I have not discussed this issue with Mason.

However, being an inherently cautious man, Kerr wanted to make sure his proposed line of action was legally correct. He chose Barwick and Mason. The former was the Chief Justice who had spent six years in Parliament as a Cabinet minister in the Menzies Government. The latter was a personal friend who had no political background and whose constitutional expertise was beyond question. Mason has been widely praised by Whitlam and Professor Tony Blackshield, among others.

What else was Kerr to do? It is inconceivable that he could have been expected to make a crucial decision without high quality legal advice of any kind.

Kerr made clear to both Barwick and Mason that, as Governor-General, responsibility fell on him to make the political assessment of what action was required. Fortuitously it turns out that Kerr’s judgment that the constitutional crisis would not be resolved without an election has now been confirmed.

In The Unmaking of Gough (1976) Paul Kelly named five Liberals who “opposed blocking Supply” – Senators Alan Missen, Don Jessop, Neville Bonner, Eric Bessell and Condor Laucke. For a long time there has been a myth that some or all of these five might have weakened and crossed the floor to pass Supply if only they had more time to consider the issue.

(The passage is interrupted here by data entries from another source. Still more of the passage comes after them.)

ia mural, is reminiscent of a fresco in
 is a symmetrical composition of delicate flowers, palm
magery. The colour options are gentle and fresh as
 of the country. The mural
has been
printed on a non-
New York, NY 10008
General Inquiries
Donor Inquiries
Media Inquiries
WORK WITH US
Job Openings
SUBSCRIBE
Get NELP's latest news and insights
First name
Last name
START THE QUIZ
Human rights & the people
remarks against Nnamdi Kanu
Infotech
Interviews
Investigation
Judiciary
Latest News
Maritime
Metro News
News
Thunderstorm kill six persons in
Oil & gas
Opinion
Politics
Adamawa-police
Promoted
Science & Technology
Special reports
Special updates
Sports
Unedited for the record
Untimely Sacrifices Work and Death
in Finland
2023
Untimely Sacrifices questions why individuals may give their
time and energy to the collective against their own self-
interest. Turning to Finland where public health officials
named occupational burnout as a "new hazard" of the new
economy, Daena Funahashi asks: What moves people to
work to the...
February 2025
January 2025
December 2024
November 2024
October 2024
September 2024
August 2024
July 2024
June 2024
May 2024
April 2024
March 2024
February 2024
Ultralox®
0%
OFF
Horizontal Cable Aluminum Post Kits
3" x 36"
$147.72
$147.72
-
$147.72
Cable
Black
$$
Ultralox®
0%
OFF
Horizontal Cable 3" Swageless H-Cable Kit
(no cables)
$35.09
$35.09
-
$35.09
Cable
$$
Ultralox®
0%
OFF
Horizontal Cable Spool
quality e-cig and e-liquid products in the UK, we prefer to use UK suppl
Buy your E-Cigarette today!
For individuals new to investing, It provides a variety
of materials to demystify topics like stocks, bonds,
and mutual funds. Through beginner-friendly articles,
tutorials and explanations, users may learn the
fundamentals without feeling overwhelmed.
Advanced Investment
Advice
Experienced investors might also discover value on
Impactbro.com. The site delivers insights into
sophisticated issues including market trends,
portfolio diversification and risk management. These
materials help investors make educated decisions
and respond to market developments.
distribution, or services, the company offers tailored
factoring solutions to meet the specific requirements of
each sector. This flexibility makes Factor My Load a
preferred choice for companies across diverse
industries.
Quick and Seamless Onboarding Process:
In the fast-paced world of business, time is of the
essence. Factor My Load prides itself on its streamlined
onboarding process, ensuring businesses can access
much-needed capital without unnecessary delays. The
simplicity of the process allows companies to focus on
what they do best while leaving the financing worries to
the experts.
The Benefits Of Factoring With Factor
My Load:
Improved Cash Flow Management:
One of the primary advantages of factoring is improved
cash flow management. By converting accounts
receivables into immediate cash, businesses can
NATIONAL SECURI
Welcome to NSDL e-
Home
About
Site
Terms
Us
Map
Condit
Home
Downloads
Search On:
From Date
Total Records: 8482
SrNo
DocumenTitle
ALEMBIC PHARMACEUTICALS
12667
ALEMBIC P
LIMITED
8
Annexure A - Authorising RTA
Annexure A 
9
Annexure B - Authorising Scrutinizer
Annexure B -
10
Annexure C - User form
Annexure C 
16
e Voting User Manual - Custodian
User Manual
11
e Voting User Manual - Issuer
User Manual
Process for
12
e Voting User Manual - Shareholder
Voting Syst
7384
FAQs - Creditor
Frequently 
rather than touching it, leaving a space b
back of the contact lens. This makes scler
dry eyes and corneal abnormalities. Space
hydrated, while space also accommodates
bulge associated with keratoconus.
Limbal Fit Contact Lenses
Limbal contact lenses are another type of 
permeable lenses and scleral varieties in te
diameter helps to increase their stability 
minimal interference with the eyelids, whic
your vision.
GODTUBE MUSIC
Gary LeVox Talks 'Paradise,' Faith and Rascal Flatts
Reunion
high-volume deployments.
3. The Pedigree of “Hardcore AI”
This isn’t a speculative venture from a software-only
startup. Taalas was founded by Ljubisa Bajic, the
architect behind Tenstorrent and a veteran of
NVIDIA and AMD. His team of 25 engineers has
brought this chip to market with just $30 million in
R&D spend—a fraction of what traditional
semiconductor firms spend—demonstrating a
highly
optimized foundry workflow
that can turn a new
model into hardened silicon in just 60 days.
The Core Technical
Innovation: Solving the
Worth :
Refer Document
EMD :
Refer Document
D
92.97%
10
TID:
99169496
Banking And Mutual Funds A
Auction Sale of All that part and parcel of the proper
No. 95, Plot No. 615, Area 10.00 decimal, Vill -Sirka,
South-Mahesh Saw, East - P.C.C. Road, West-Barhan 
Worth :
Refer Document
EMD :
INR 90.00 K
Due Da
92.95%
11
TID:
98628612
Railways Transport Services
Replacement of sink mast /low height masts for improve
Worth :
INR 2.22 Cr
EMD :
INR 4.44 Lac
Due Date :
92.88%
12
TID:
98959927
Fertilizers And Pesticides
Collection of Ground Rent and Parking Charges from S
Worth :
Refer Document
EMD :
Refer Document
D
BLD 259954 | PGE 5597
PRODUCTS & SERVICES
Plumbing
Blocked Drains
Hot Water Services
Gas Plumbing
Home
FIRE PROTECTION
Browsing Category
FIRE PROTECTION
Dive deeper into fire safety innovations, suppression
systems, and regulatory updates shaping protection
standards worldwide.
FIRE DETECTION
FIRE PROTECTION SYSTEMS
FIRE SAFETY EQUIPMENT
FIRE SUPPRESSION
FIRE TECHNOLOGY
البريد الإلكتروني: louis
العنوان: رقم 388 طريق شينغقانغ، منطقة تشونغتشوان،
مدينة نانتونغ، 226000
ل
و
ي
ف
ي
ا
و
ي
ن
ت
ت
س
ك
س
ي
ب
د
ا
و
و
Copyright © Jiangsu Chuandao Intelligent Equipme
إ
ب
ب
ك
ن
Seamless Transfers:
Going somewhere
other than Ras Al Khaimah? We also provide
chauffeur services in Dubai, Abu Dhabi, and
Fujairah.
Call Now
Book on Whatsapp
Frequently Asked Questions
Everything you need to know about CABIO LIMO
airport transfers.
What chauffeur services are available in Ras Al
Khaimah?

November 11, 1975 was the last day on which an election could be called to be held before Christmas, by which time the constitutional crisis would have become a disaster. Kerr came to the view that the Coalition would hold its numbers in the Senate.

In Alan Missen: Liberal Pilgrim (Poplar Press) Anton Hermann reveals that Missen (the key Liberal opposed to Malcolm Fraser’s tactics) had no intention of crossing the floor “unless a solid core of colleagues were prepared to support him”. Hermann cites an important contemporaneous diary note made by Missen where he wrote that “nobody” would do so. Bang goes the Liberal defection myth.

It is one of the ironies of the Dismissal that, nearly two decades after the event, attention focuses on the role played by Kerr and Barwick and, now, Mason.

This overlooks the fact that the constitutional crisis was not caused by any of above. The responsible parties were Malcolm Fraser, who decided to block Supply in the Senate, and Whitlam who refused to advise an election. In the event Kerr, Barwick and Mason were involved in an event which was not of their making. The evidence indicates that their judgments were correct. No-one, including Donald, has demonstrated otherwise.